The Panel in Torus Insurance Holdings Limited v. Torus Computer Resources, D2009-1455 (WIPO January 10, 2010) is the first panelist to offer a detailed critique of the “retrospective bad faith” line of cases first announced in City Views Limited v. Moniker Privacy Services / Zander, Jeduyu, ALGEBRAL VE, D2009-0643 (WIPO July 3, 2009) (complaint denied) and Octogen Pharmacal Company, Inc. v. Domains By Proxy, Inc. / Rich Sanders and Octogen e-Solutions, D2009-0786 (WIPO August 19, 2009) (transfer granted). See previous Notes for January 6, 2010 and December 22, 2009: if “retroactive bad faith” were to take hold – if it is not a dead end – it represents an entirely new direction for evaluating abusive registration. It means that the respondent either sticks to its original purpose for registering the domain name or is called to account if changing content is seen to cross the line to infringing the complainant’s trademark rights. “The issue which those cases raise is one of considerable substantive importance, so the Panel believes it is appropriate for the Panel to explain those doubts in this decision, even if this case falls to be decided on grounds which do not call for the application of the Octogen approach.”

At the moment, “retroactive bad faith registration” is a construction in search of acolytes. Both the WIPO Final Report and ICANN insist that the complainant prove bad faith in the conjunctive. This is a different model than the Anticybersquatting Consumer Protection Act and Country Code Policies. The WIPO Final Report recommended that “the domain name has been registered and is used in bad faith” (Paragraph 171[1][iii]). The UDRP makes a subtle change. It inserts “being” between “is” and “used.” Bad faith use can be found if the domain name is being used in violation of the Policy at any time after registration, but bad faith registration is different; it is localized in time. It is an intentional act that takes place at a particular moment in past time. Given the “legislative” intent, “this Panel doubts that the framers of the Policy could have intended that proof of bad faith use of the kind described at paragraph 4(b)(iv) of the Policy should always be deemed sufficient proof, on its own, that the disputed domain name has also been registered (possibly many years earlier) in bad faith.” “It rather seems to this Panel that such evidence of bad faith use would need to be found to co-exist with bad faith intent regarding the act of registration in order to satisfy the requirement of paragraph 4(a)(iii) of the Policy.”

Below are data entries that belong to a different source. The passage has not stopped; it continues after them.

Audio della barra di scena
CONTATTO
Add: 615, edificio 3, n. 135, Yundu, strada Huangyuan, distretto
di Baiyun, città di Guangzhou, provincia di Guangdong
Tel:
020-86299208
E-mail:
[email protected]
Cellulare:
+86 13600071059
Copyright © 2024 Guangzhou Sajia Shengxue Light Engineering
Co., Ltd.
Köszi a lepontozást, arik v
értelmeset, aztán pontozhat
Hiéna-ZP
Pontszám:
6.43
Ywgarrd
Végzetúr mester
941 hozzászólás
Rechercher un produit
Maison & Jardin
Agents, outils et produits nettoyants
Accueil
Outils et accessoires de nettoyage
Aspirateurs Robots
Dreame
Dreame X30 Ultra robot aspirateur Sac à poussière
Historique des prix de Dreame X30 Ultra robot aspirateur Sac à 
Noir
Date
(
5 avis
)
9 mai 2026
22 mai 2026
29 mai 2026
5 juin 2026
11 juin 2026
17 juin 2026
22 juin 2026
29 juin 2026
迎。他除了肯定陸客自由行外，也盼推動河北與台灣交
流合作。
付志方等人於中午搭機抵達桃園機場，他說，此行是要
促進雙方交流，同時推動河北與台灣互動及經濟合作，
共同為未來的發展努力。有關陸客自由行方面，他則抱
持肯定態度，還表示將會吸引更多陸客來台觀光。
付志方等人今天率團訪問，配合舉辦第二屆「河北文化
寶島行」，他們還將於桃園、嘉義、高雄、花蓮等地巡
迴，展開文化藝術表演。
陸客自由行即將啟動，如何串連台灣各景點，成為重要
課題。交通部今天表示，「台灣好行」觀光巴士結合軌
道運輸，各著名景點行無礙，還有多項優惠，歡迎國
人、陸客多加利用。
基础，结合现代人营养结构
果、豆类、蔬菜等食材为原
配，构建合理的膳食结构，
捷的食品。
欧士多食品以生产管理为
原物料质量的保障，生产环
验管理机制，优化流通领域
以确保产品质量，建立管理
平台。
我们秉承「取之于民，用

While “the [e]volution of panel thinking in response to new developments in the domain name system is no doubt something which should be encouraged” it must be anchored to a persuasive interpretation of the Policy. The point of disagreement in “retrospective bad faith registration” is that it transforms that which was legitimate “when it occurred” to being a breach of the respondent’s warranty, thereby justifying a finding of male fide registration regardless whether it was bona fide at the time of registration. “If that registrant, some years later, decides to put the domain name to an additional use which falls within paragraph 4(b)(iv) of the Policy, the Octogen and Ville de Paris line of cases would appear to require a finding of bad faith registration, in circumstances where the domain name was manifestly not registered in bad faith.” To the Torus Insurance Panel, this “does not seem … to be an attractive answer.”